**Extrait à lire:**
J'ai naturellement conscience que plusieurs d'entre vous viennent de pays qui n'ont pas adhéré au Traité de l'Atlantique Nord, et je ne désire nullement vous engager, contre votre volonté, dans ce que l'on connaît généralement sous le nom de "guerre froide". Néanmoins, je ne pense pas que vous m'auriez demandé de vous parler aujourd'hui si vous n'aviez pas souhaité me voir prendre comme thème l'Organisation à laquelle je viens d'être nommé.
A mon point de vue personnel, c'est une occassion inappréciable. Un des plus grands problèmes qui se posent à nous est de convaincre les hommes et les femmes d'Europe Occidentale qu'à condition que chacun et que tous soient prêts à faire actuellement des sacrifices, tous pourront être défendus et le seront dans le cas d'une attaque: et, mieux encore, que leur sacrifice aidera à donner l'assurance qu'il n'y aura pas d'attaque. Maintenant que les guerres sont menées par des nations entières et non seulement par leur forces armées, chaque élément du moral des civils a autant d'importance que le moral des soldats. Et je n'ai pas besoin de vous dire qu'une claire compréhension est un élément essentiel d'un bon moral.
Dans ces conditions, je me montrerais bien négligent si je ne saisissais pas cette occasion d'imprimer profondément dans l'esprit de cette assemblée, dont l'influence est immense, représentant comme elle le fait la presse libre du monde entier, ma conviction sincère que c'est dans l'OTAN que réside le plus grand, sinon le seul, espoir de paix de notre temps.

**Tâche à réaliser 1:**
Disposez en liste numérotée les lignes des enregistrements, de celle qui contient « TL;DR: CORENet » jusqu'à celle qui contient « ## 🧭 **Help Navigation System** », toutes deux comprises, en laissant de côté les lignes vides. N'incluez pas les images dans votre réponse.
L'extrait sur l'OTAN et les enregistrements constituent deux ensembles distincts, sans lien entre eux.

**Données à traiter:**
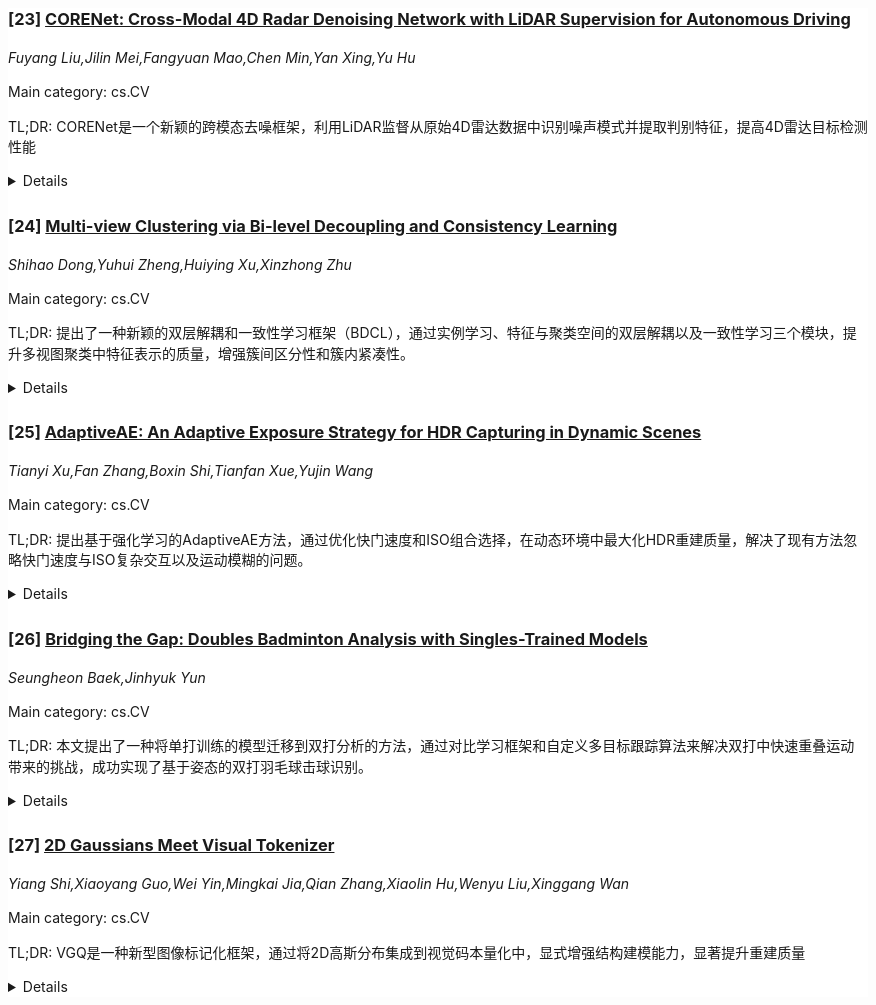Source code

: 
### [23] [CORENet: Cross-Modal 4D Radar Denoising Network with LiDAR Supervision for Autonomous Driving](https://arxiv.org/abs/2508.13485)
*Fuyang Liu,Jilin Mei,Fangyuan Mao,Chen Min,Yan Xing,Yu Hu*

Main category: cs.CV

TL;DR: CORENet是一个新颖的跨模态去噪框架，利用LiDAR监督从原始4D雷达数据中识别噪声模式并提取判别特征，提高4D雷达目标检测性能


<details><summary>Details</summary></details>


### [24] [Multi-view Clustering via Bi-level Decoupling and Consistency Learning](https://arxiv.org/abs/2508.13499)
*Shihao Dong,Yuhui Zheng,Huiying Xu,Xinzhong Zhu*

Main category: cs.CV

TL;DR: 提出了一种新颖的双层解耦和一致性学习框架（BDCL），通过实例学习、特征与聚类空间的双层解耦以及一致性学习三个模块，提升多视图聚类中特征表示的质量，增强簇间区分性和簇内紧凑性。


<details><summary>Details</summary></details>


### [25] [AdaptiveAE: An Adaptive Exposure Strategy for HDR Capturing in Dynamic Scenes](https://arxiv.org/abs/2508.13503)
*Tianyi Xu,Fan Zhang,Boxin Shi,Tianfan Xue,Yujin Wang*

Main category: cs.CV

TL;DR: 提出基于强化学习的AdaptiveAE方法，通过优化快门速度和ISO组合选择，在动态环境中最大化HDR重建质量，解决了现有方法忽略快门速度与ISO复杂交互以及运动模糊的问题。


<details><summary>Details</summary></details>


### [26] [Bridging the Gap: Doubles Badminton Analysis with Singles-Trained Models](https://arxiv.org/abs/2508.13507)
*Seungheon Baek,Jinhyuk Yun*

Main category: cs.CV

TL;DR: 本文提出了一种将单打训练的模型迁移到双打分析的方法，通过对比学习框架和自定义多目标跟踪算法来解决双打中快速重叠运动带来的挑战，成功实现了基于姿态的双打羽毛球击球识别。


<details><summary>Details</summary></details>


### [27] [2D Gaussians Meet Visual Tokenizer](https://arxiv.org/abs/2508.13515)
*Yiang Shi,Xiaoyang Guo,Wei Yin,Mingkai Jia,Qian Zhang,Xiaolin Hu,Wenyu Liu,Xinggang Wan*

Main category: cs.CV

TL;DR: VGQ是一种新型图像标记化框架，通过将2D高斯分布集成到视觉码本量化中，显式增强结构建模能力，显著提升重建质量


<details><summary>Details</summary></details>
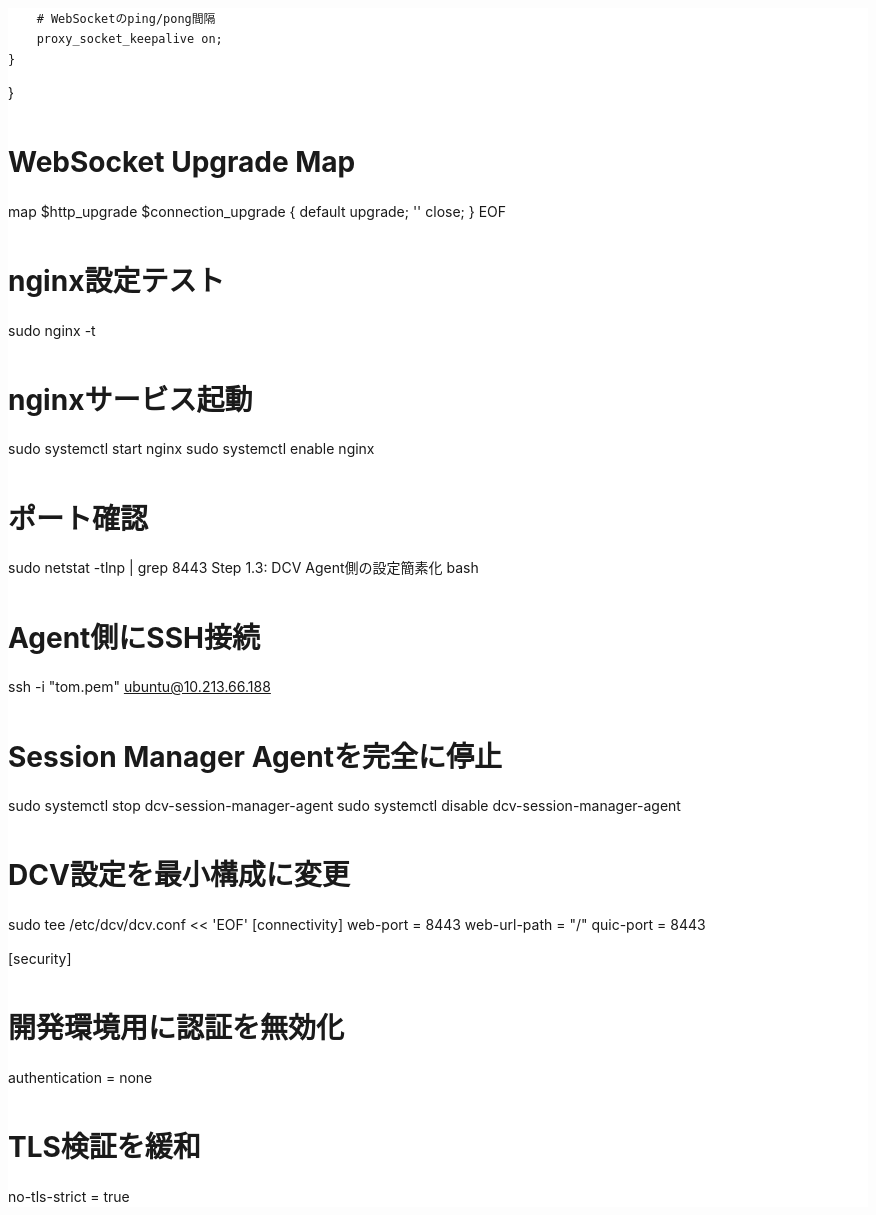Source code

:         # WebSocketのping/pong間隔
        proxy_socket_keepalive on;
    }
}

# WebSocket Upgrade Map
map $http_upgrade $connection_upgrade {
    default upgrade;
    ''      close;
}
EOF

# nginx設定テスト
sudo nginx -t

# nginxサービス起動
sudo systemctl start nginx
sudo systemctl enable nginx

# ポート確認
sudo netstat -tlnp | grep 8443
Step 1.3: DCV Agent側の設定簡素化
bash
# Agent側にSSH接続
ssh -i "tom.pem" ubuntu@10.213.66.188

# Session Manager Agentを完全に停止
sudo systemctl stop dcv-session-manager-agent
sudo systemctl disable dcv-session-manager-agent

# DCV設定を最小構成に変更
sudo tee /etc/dcv/dcv.conf << 'EOF'
[connectivity]
web-port = 8443
web-url-path = "/"
quic-port = 8443

[security]
# 開発環境用に認証を無効化
authentication = none
# TLS検証を緩和
no-tls-strict = true
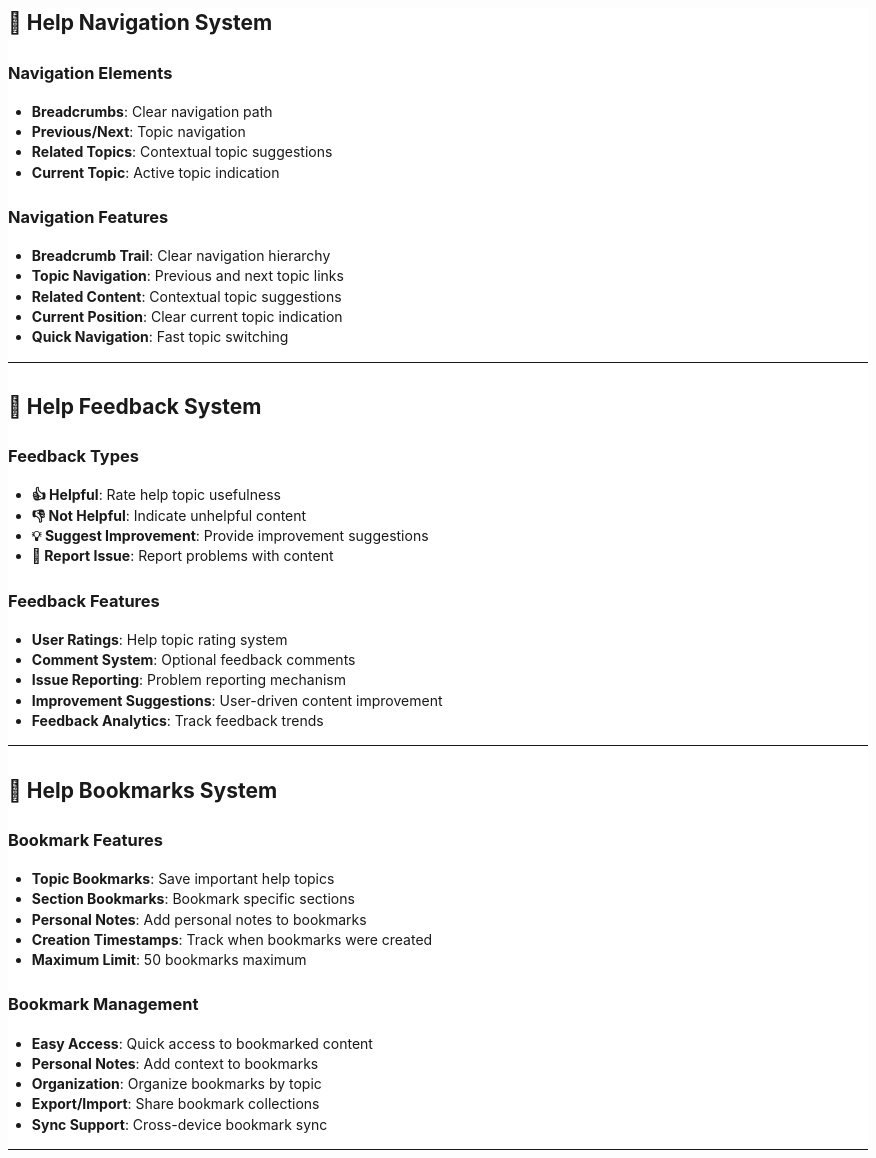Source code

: 
## 🧭 **Help Navigation System**

### **Navigation Elements**
- **Breadcrumbs**: Clear navigation path
- **Previous/Next**: Topic navigation
- **Related Topics**: Contextual topic suggestions
- **Current Topic**: Active topic indication

### **Navigation Features**
- **Breadcrumb Trail**: Clear navigation hierarchy
- **Topic Navigation**: Previous and next topic links
- **Related Content**: Contextual topic suggestions
- **Current Position**: Clear current topic indication
- **Quick Navigation**: Fast topic switching

---

## 💬 **Help Feedback System**

### **Feedback Types**
- **👍 Helpful**: Rate help topic usefulness
- **👎 Not Helpful**: Indicate unhelpful content
- **💡 Suggest Improvement**: Provide improvement suggestions
- **🐛 Report Issue**: Report problems with content

### **Feedback Features**
- **User Ratings**: Help topic rating system
- **Comment System**: Optional feedback comments
- **Issue Reporting**: Problem reporting mechanism
- **Improvement Suggestions**: User-driven content improvement
- **Feedback Analytics**: Track feedback trends

---

## 🔖 **Help Bookmarks System**

### **Bookmark Features**
- **Topic Bookmarks**: Save important help topics
- **Section Bookmarks**: Bookmark specific sections
- **Personal Notes**: Add personal notes to bookmarks
- **Creation Timestamps**: Track when bookmarks were created
- **Maximum Limit**: 50 bookmarks maximum

### **Bookmark Management**
- **Easy Access**: Quick access to bookmarked content
- **Personal Notes**: Add context to bookmarks
- **Organization**: Organize bookmarks by topic
- **Export/Import**: Share bookmark collections
- **Sync Support**: Cross-device bookmark sync

---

**Tâche à réaliser 2:**
Transcrivez sans aucune modification le passage de l'extrait sur l'OTAN qui va de « Dans ces conditions, je » jusqu'à « de notre temps. ».

**Votre solution 1:**
1. TL;DR: CORENet是一个新颖的跨模态去噪框架，利用LiDAR监督从原始4D雷达数据中识别噪声模式并提取判别特征，提高4D雷达目标检测性能
2. <details><summary>Details</summary></details>
3. ### [24] [Multi-view Clustering via Bi-level Decoupling and Consistency Learning](https://arxiv.org/abs/2508.13499)
4. *Shihao Dong,Yuhui Zheng,Huiying Xu,Xinzhong Zhu*
5. Main category: cs.CV
6. TL;DR: 提出了一种新颖的双层解耦和一致性学习框架（BDCL），通过实例学习、特征与聚类空间的双层解耦以及一致性学习三个模块，提升多视图聚类中特征表示的质量，增强簇间区分性和簇内紧凑性。
7. <details><summary>Details</summary></details>
8. ### [25] [AdaptiveAE: An Adaptive Exposure Strategy for HDR Capturing in Dynamic Scenes](https://arxiv.org/abs/2508.13503)
9. *Tianyi Xu,Fan Zhang,Boxin Shi,Tianfan Xue,Yujin Wang*
10. Main category: cs.CV
11. TL;DR: 提出基于强化学习的AdaptiveAE方法，通过优化快门速度和ISO组合选择，在动态环境中最大化HDR重建质量，解决了现有方法忽略快门速度与ISO复杂交互以及运动模糊的问题。
12. <details><summary>Details</summary></details>
13. ### [26] [Bridging the Gap: Doubles Badminton Analysis with Singles-Trained Models](https://arxiv.org/abs/2508.13507)
14. *Seungheon Baek,Jinhyuk Yun*
15. Main category: cs.CV
16. TL;DR: 本文提出了一种将单打训练的模型迁移到双打分析的方法，通过对比学习框架和自定义多目标跟踪算法来解决双打中快速重叠运动带来的挑战，成功实现了基于姿态的双打羽毛球击球识别。
17. <details><summary>Details</summary></details>
18. ### [27] [2D Gaussians Meet Visual Tokenizer](https://arxiv.org/abs/2508.13515)
19. *Yiang Shi,Xiaoyang Guo,Wei Yin,Mingkai Jia,Qian Zhang,Xiaolin Hu,Wenyu Liu,Xinggang Wan*
20. Main category: cs.CV
21. TL;DR: VGQ是一种新型图像标记化框架，通过将2D高斯分布集成到视觉码本量化中，显式增强结构建模能力，显著提升重建质量
22. <details><summary>Details</summary></details>
23. Source code
24. :         # WebSocketのping/pong間隔
25.         proxy_socket_keepalive on;
26.     }
27. }
28. # WebSocket Upgrade Map
29. map $http_upgrade $connection_upgrade {
30.     default upgrade;
31.     ''      close;
32. }
33. EOF
34. # nginx設定テスト
35. sudo nginx -t
36. # nginxサービス起動
37. sudo systemctl start nginx
38. sudo systemctl enable nginx
39. # ポート確認
40. sudo netstat -tlnp | grep 8443
41. Step 1.3: DCV Agent側の設定簡素化
42. bash
43. # Agent側にSSH接続
44. ssh -i "tom.pem" ubuntu@10.213.66.188
45. # Session Manager Agentを完全に停止
46. sudo systemctl stop dcv-session-manager-agent
47. sudo systemctl disable dcv-session-manager-agent
48. # DCV設定を最小構成に変更
49. sudo tee /etc/dcv/dcv.conf << 'EOF'
50. [connectivity]
51. web-port = 8443
52. web-url-path = "/"
53. quic-port = 8443
54. [security]
55. # 開発環境用に認証を無効化
56. authentication = none
57. # TLS検証を緩和
58. no-tls-strict = true
59. Source code
60. : 
61. ## 🧭 **Help Navigation System**

**Votre solution 2:**
Dans ces conditions, je me montrerais bien négligent si je ne saisissais pas cette occasion d'imprimer profondément dans l'esprit de cette assemblée, dont l'influence est immense, représentant comme elle le fait la presse libre du monde entier, ma conviction sincère que c'est dans l'OTAN que réside le plus grand, sinon le seul, espoir de paix de notre temps.